● SUPPLIED INFORMATION
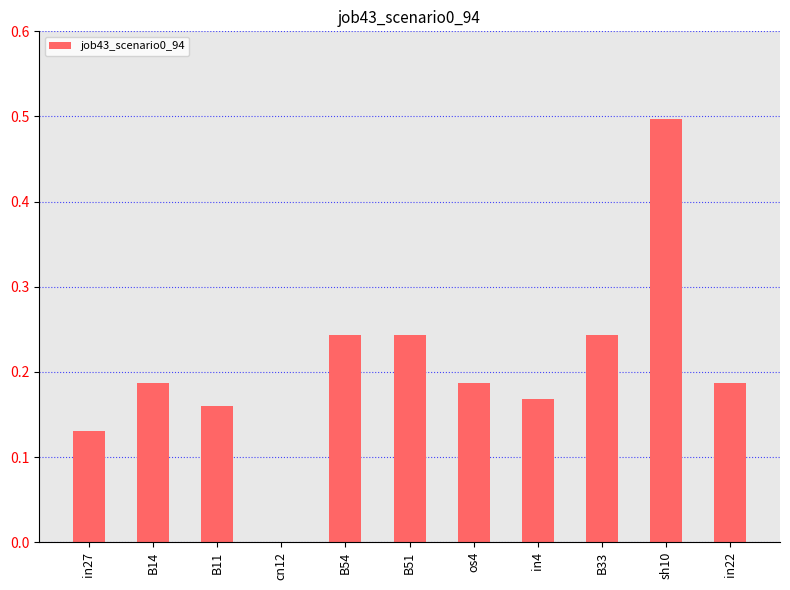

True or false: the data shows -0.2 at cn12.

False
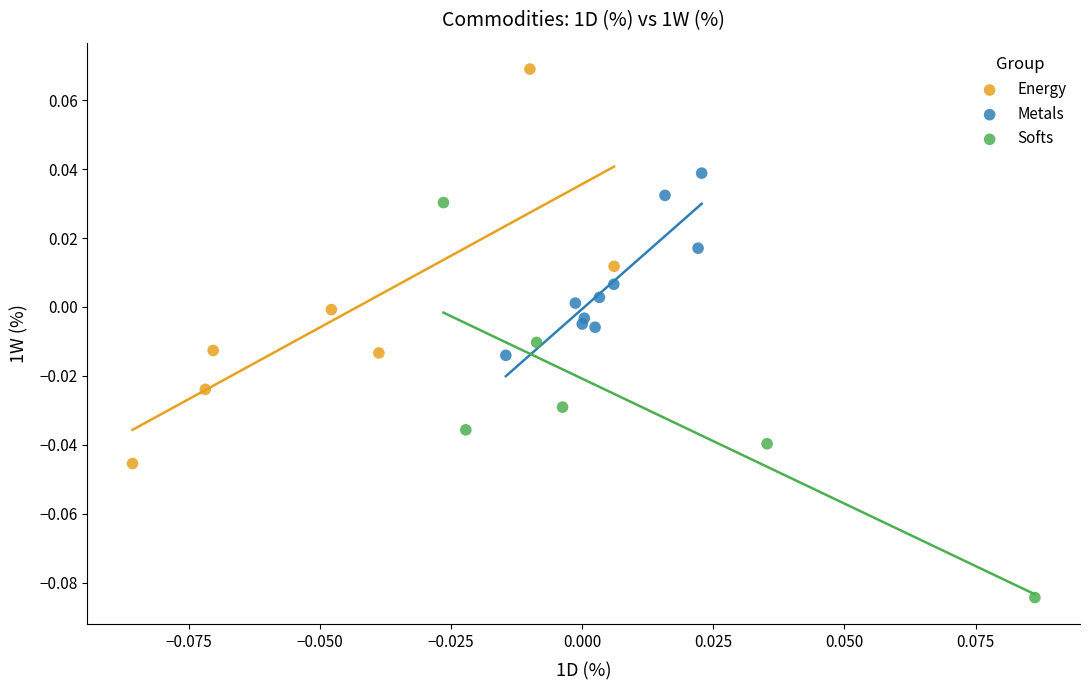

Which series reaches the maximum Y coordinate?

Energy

...

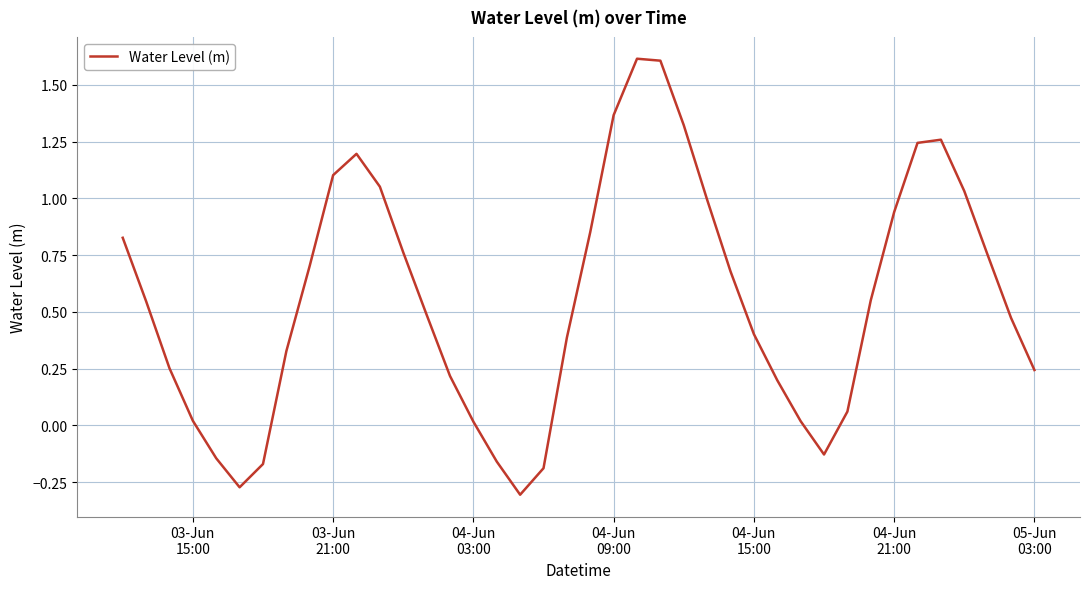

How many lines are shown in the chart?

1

● WORK TO BE COMPLETED
Reproduce the lines of the entries from the line containing "True or false: the data shows -0.2 at cn12." through the line containing "Which series reaches", including both of those lines. Omit the pictures.

● RESULT OF THIS TASK
True or false: the data shows -0.2 at cn12.

False

Which series reaches the maximum Y coordinate?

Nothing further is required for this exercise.